How to complete this task: Please set down each of the lines below once more, exactly, omitting all pictures.

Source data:
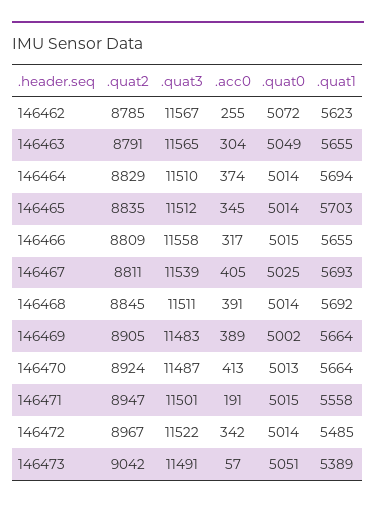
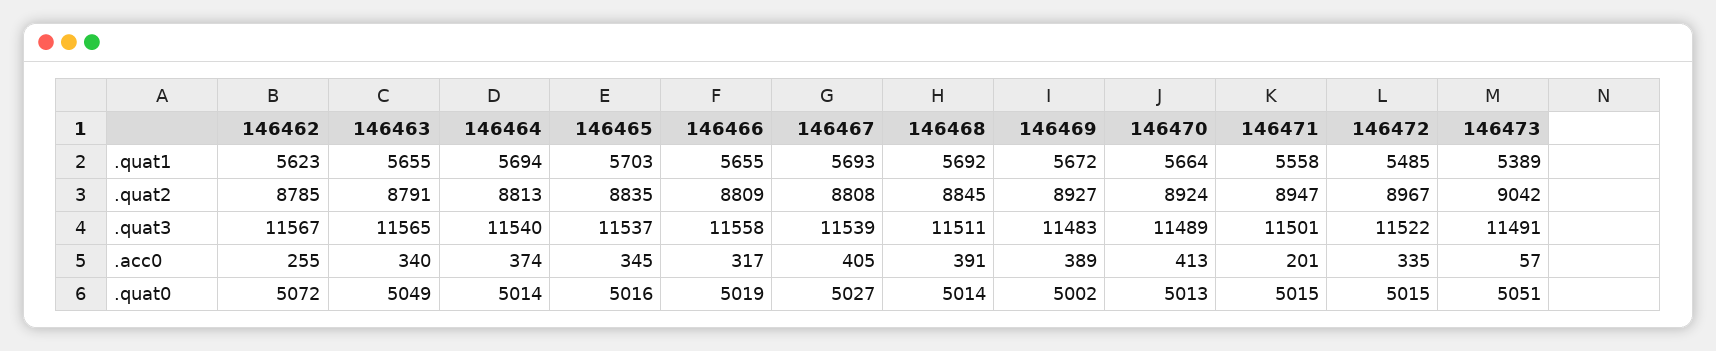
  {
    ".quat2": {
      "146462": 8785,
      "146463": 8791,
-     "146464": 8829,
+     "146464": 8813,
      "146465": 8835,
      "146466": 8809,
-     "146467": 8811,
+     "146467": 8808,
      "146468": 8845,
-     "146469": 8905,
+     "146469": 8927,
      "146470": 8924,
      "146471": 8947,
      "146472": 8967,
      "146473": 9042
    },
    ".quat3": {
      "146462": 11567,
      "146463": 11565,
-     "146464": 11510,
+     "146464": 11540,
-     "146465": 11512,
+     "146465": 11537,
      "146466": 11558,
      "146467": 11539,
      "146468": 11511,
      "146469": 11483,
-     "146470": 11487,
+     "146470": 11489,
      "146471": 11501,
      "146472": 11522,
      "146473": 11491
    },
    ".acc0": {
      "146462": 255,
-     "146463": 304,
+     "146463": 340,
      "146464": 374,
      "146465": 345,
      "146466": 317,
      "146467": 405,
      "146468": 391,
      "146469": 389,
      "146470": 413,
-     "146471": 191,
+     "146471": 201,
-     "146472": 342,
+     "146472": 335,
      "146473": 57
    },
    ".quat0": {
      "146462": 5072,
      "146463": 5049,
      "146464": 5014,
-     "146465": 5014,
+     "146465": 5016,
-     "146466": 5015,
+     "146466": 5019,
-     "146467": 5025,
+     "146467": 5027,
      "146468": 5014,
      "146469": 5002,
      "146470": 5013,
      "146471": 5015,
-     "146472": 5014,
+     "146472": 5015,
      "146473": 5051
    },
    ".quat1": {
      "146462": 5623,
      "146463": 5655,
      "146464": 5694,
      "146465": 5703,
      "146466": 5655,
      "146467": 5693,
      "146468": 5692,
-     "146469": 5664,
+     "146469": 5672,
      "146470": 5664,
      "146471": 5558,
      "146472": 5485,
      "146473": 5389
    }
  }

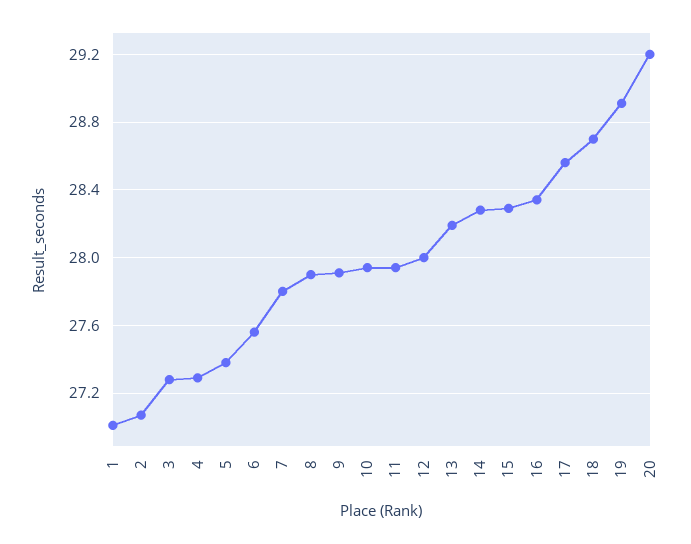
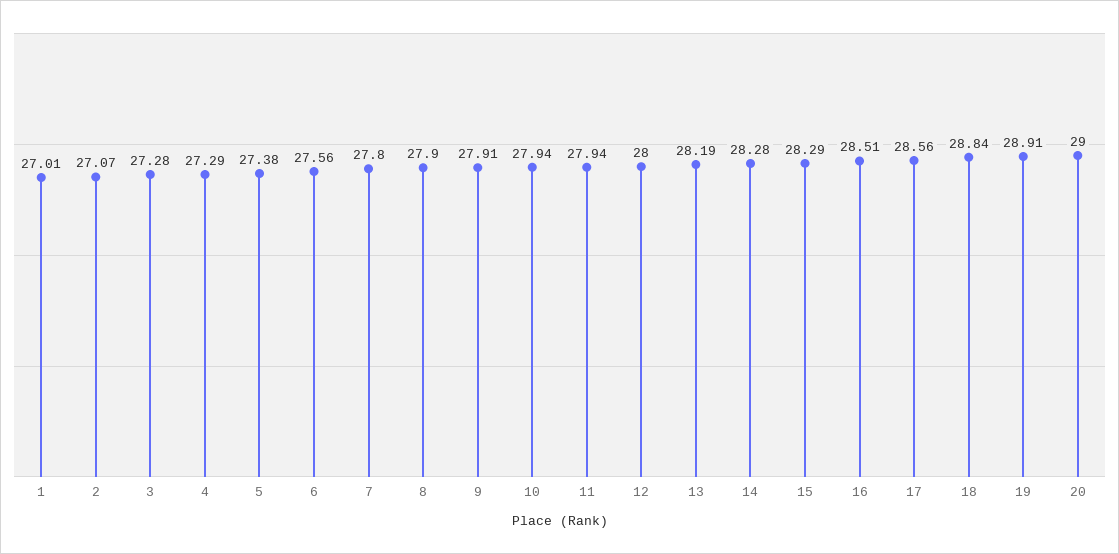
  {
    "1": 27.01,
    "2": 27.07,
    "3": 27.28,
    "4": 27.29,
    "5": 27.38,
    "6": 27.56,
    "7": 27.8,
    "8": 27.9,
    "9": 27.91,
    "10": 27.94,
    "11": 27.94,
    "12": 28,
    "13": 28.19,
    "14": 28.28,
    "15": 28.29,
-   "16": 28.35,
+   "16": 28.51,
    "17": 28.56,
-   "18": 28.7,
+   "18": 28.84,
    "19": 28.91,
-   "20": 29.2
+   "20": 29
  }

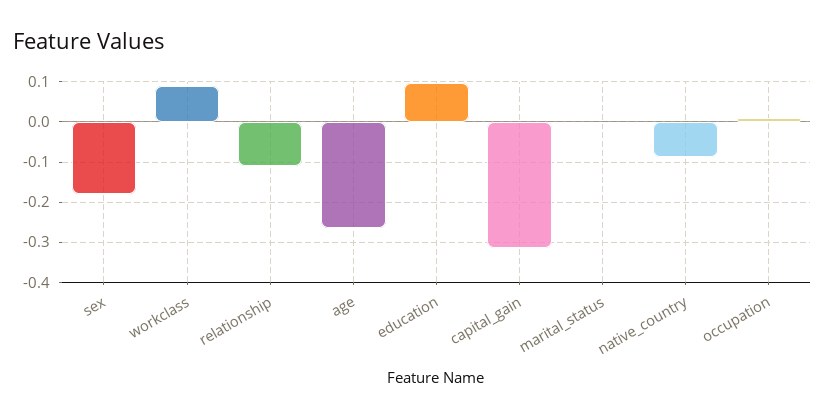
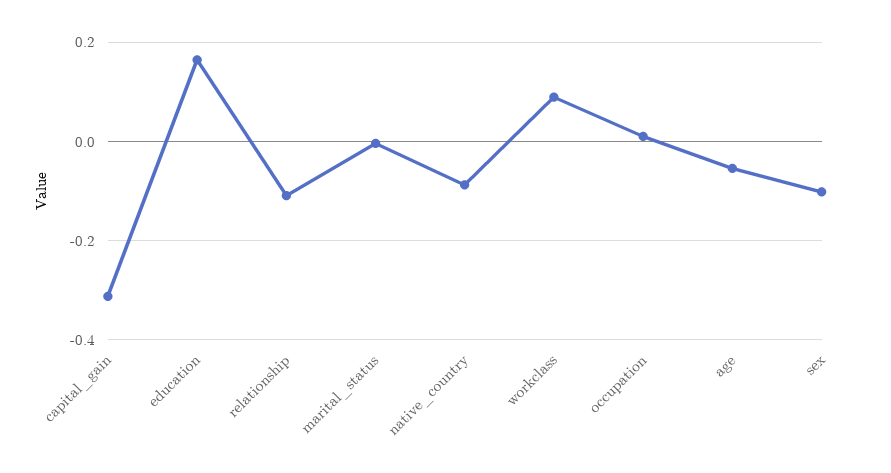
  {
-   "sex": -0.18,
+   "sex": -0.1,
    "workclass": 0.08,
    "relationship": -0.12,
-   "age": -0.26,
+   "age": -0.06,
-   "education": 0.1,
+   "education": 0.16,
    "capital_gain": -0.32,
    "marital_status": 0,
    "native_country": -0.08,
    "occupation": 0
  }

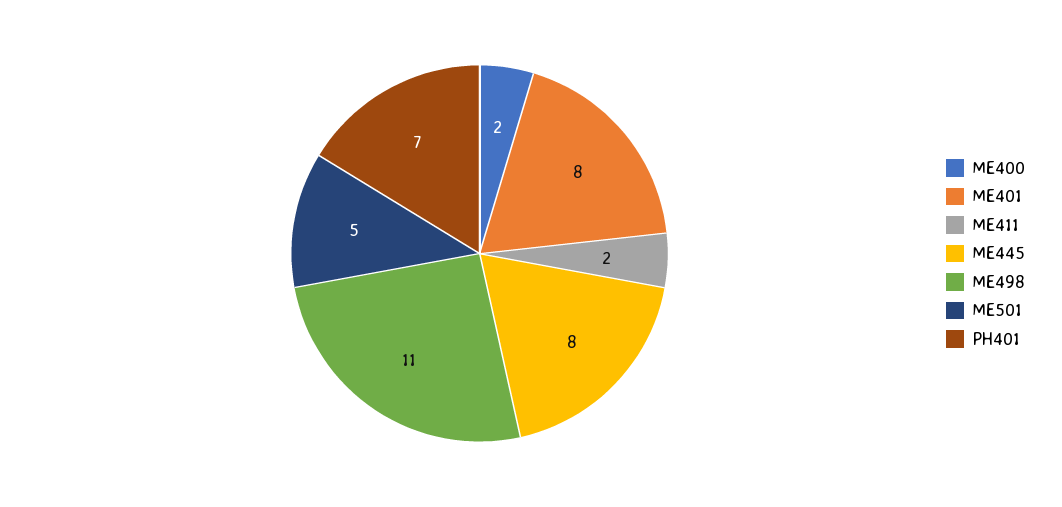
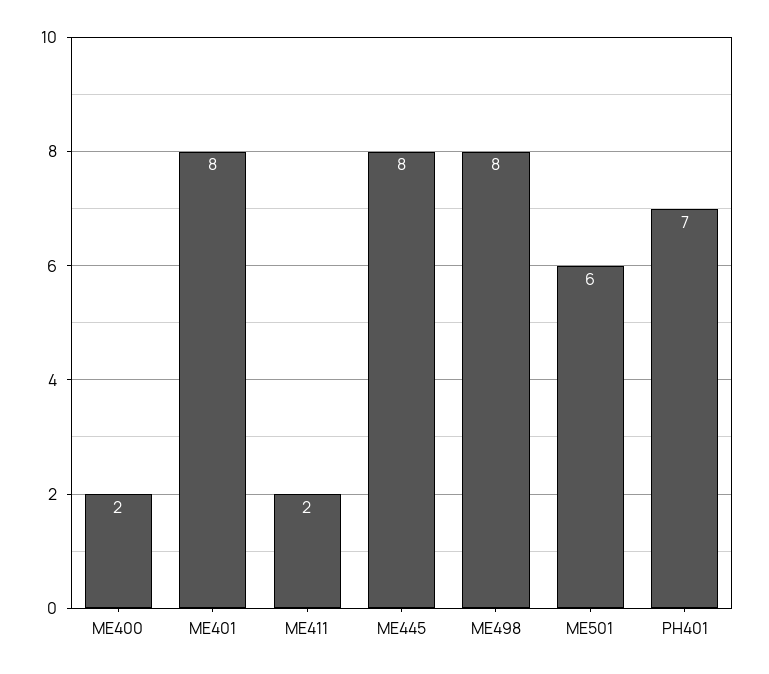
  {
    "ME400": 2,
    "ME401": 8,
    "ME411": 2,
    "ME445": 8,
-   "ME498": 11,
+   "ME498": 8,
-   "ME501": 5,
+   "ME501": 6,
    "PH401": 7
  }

Solution to this problem:
  {
    ".quat2": {
      "146462": 8785,
      "146463": 8791,
-     "146464": 8829,
+     "146464": 8813,
      "146465": 8835,
      "146466": 8809,
-     "146467": 8811,
+     "146467": 8808,
      "146468": 8845,
-     "146469": 8905,
+     "146469": 8927,
      "146470": 8924,
      "146471": 8947,
      "146472": 8967,
      "146473": 9042
    },
    ".quat3": {
      "146462": 11567,
      "146463": 11565,
-     "146464": 11510,
+     "146464": 11540,
-     "146465": 11512,
+     "146465": 11537,
      "146466": 11558,
      "146467": 11539,
      "146468": 11511,
      "146469": 11483,
-     "146470": 11487,
+     "146470": 11489,
      "146471": 11501,
      "146472": 11522,
      "146473": 11491
    },
    ".acc0": {
      "146462": 255,
-     "146463": 304,
+     "146463": 340,
      "146464": 374,
      "146465": 345,
      "146466": 317,
      "146467": 405,
      "146468": 391,
      "146469": 389,
      "146470": 413,
-     "146471": 191,
+     "146471": 201,
-     "146472": 342,
+     "146472": 335,
      "146473": 57
    },
    ".quat0": {
      "146462": 5072,
      "146463": 5049,
      "146464": 5014,
-     "146465": 5014,
+     "146465": 5016,
-     "146466": 5015,
+     "146466": 5019,
-     "146467": 5025,
+     "146467": 5027,
      "146468": 5014,
      "146469": 5002,
      "146470": 5013,
      "146471": 5015,
-     "146472": 5014,
+     "146472": 5015,
      "146473": 5051
    },
    ".quat1": {
      "146462": 5623,
      "146463": 5655,
      "146464": 5694,
      "146465": 5703,
      "146466": 5655,
      "146467": 5693,
      "146468": 5692,
-     "146469": 5664,
+     "146469": 5672,
      "146470": 5664,
      "146471": 5558,
      "146472": 5485,
      "146473": 5389
    }
  }

  {
    "1": 27.01,
    "2": 27.07,
    "3": 27.28,
    "4": 27.29,
    "5": 27.38,
    "6": 27.56,
    "7": 27.8,
    "8": 27.9,
    "9": 27.91,
    "10": 27.94,
    "11": 27.94,
    "12": 28,
    "13": 28.19,
    "14": 28.28,
    "15": 28.29,
-   "16": 28.35,
+   "16": 28.51,
    "17": 28.56,
-   "18": 28.7,
+   "18": 28.84,
    "19": 28.91,
-   "20": 29.2
+   "20": 29
  }

  {
-   "sex": -0.18,
+   "sex": -0.1,
    "workclass": 0.08,
    "relationship": -0.12,
-   "age": -0.26,
+   "age": -0.06,
-   "education": 0.1,
+   "education": 0.16,
    "capital_gain": -0.32,
    "marital_status": 0,
    "native_country": -0.08,
    "occupation": 0
  }

  {
    "ME400": 2,
    "ME401": 8,
    "ME411": 2,
    "ME445": 8,
-   "ME498": 11,
+   "ME498": 8,
-   "ME501": 5,
+   "ME501": 6,
    "PH401": 7
  }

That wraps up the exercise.